“New Jersey Future, an organization promoting smart growth and affordable housing, analyzed the 169 prospects. They found population was growing slightly in those zones but rent increases were not occurring as fast as elsewhere. Good thing, because they also found median family incomes were not keeping up with the community and in half the cases had actually decreased.”
“However, the success of Opportunity Zones will depend on the willingness of deep-pocket investors to commit to those areas for the long term. They’ll do that only if they see a good opportunity to make money over the long term. Economic development folks, urban planners, and Chambers of Commerce will be scrambling during the next few months to make long-neglected neighborhoods attractive to investors.”
The Opportunity Zone Program provides an opportunity for mainstream private investors to support businesses and distressed communities.
The expectation is that Opportunity Funds, the new class of investment vehicles authorized to aggregate and deploy private investment into an Opportunity Zone, will ease the execution of “impact investments” for investors. It is expected that tax benefits derived from these investments will increase participation in the Opportunity Zones Program.
Originally introduced in the Investing in Opportunity Act (IIOA), the Opportunity Zones Program was enacted as part of the 2017 tax reform package (Tax Cuts and Jobs Act).

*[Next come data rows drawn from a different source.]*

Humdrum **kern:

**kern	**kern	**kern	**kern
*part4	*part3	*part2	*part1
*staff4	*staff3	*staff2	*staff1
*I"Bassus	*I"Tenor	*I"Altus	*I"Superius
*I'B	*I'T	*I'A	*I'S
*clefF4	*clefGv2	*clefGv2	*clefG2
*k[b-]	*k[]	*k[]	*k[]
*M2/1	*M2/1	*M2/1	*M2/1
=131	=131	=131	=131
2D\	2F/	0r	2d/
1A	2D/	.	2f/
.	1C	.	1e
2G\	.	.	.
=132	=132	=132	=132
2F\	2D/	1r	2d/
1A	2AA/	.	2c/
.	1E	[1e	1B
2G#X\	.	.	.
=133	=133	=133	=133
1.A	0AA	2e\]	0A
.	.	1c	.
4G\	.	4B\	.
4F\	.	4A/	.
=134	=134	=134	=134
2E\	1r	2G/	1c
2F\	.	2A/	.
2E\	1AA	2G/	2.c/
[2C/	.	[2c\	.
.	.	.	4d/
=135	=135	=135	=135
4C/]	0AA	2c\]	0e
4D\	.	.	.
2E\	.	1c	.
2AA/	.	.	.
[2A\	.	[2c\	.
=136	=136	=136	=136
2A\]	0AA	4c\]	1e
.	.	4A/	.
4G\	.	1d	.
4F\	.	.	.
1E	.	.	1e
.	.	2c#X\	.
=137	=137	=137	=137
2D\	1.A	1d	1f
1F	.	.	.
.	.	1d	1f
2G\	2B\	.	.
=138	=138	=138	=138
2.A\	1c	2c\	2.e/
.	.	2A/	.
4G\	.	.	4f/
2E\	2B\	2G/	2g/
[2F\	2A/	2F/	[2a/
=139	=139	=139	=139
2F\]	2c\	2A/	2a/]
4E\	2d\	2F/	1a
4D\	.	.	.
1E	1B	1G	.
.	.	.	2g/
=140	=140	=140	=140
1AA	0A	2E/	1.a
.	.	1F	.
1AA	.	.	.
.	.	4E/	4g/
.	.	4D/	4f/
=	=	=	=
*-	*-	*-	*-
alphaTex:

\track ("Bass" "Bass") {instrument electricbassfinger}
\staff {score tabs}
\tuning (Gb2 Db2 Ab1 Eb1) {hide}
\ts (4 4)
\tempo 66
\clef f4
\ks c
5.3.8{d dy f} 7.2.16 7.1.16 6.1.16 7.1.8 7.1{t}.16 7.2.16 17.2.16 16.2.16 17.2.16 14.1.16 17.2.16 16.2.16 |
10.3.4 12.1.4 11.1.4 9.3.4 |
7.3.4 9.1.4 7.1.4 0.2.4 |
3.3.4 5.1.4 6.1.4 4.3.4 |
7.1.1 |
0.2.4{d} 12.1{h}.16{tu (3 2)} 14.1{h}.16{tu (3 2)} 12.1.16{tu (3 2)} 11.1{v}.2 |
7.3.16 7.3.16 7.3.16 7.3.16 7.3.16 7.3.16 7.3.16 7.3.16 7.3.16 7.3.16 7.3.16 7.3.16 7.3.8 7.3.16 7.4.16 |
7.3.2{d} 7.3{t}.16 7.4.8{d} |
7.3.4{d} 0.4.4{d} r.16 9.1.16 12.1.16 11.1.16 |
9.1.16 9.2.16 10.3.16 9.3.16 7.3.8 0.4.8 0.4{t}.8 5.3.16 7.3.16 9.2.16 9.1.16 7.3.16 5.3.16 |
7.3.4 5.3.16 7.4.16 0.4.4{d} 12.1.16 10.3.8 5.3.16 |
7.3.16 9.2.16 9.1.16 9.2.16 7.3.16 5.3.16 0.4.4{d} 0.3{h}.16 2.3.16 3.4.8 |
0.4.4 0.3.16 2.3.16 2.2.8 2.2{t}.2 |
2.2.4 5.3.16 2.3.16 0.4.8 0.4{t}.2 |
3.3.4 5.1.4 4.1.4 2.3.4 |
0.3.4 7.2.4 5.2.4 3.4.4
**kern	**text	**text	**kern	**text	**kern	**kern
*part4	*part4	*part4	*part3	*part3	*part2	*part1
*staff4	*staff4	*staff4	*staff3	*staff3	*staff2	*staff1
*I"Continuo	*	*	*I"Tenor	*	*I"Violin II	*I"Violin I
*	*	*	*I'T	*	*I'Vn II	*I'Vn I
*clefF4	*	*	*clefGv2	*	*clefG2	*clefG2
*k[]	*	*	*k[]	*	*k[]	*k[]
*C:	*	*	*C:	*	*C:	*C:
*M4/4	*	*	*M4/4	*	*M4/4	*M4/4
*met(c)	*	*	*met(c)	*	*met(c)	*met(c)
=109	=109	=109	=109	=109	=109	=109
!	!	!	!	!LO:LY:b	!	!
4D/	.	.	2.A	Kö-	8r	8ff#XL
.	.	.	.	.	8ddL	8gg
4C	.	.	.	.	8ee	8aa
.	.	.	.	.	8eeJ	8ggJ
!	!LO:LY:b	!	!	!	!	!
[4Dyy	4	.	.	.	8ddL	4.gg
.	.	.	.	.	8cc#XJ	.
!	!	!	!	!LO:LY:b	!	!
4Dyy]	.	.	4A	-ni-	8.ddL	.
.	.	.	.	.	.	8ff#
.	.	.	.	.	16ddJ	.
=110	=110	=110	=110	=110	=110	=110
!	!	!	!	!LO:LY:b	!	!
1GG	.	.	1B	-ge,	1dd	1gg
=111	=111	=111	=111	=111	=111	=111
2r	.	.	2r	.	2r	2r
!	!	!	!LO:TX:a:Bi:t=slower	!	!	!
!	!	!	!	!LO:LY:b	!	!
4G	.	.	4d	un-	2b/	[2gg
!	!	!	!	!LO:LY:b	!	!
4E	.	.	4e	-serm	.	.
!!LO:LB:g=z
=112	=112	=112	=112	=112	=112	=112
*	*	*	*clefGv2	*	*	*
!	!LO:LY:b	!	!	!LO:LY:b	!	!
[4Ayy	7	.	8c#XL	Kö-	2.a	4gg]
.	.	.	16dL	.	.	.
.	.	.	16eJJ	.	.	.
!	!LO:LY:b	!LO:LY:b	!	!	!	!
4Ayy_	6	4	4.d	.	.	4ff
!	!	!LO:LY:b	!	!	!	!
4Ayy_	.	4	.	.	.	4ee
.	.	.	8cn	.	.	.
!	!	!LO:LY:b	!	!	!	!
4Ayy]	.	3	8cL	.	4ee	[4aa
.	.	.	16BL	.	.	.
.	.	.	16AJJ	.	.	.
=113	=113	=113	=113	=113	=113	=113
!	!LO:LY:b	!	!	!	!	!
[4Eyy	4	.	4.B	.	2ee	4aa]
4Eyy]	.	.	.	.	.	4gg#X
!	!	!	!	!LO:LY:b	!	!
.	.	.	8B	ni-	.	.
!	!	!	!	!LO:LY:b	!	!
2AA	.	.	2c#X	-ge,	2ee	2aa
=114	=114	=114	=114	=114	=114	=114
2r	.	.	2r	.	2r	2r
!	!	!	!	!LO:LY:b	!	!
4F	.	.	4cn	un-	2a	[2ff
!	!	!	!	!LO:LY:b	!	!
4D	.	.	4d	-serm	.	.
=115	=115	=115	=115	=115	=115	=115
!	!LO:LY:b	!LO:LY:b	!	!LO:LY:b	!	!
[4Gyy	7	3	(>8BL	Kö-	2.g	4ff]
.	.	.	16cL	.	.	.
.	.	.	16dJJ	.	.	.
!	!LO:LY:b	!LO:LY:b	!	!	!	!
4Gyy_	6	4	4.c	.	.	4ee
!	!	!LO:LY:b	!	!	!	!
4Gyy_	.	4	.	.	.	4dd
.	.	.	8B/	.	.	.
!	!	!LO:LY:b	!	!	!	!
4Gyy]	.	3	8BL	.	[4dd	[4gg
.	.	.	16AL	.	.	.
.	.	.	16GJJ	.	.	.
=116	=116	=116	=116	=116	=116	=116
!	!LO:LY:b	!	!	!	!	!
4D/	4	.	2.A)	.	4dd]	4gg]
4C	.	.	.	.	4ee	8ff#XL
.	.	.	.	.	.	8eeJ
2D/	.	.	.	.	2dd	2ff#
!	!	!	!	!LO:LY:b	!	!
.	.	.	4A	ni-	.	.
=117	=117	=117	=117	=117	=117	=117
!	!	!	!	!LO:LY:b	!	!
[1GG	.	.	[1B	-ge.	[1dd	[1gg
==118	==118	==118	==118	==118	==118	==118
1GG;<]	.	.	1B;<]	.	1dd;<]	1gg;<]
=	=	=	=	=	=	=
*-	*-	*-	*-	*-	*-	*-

The program is designed to drive long-term capital to rural and low-income urban communities throughout the nation and uses tax incentives to encourage private investment in impact funds.
In 2015, the Economic Innovation Group (EIG) – a bipartisan public policy firm – developed the Opportunity Zone concept, which was conceived as a systematic approach to helping address the uneven economic recovery and persistent lack of growth that have left too many American communities behind.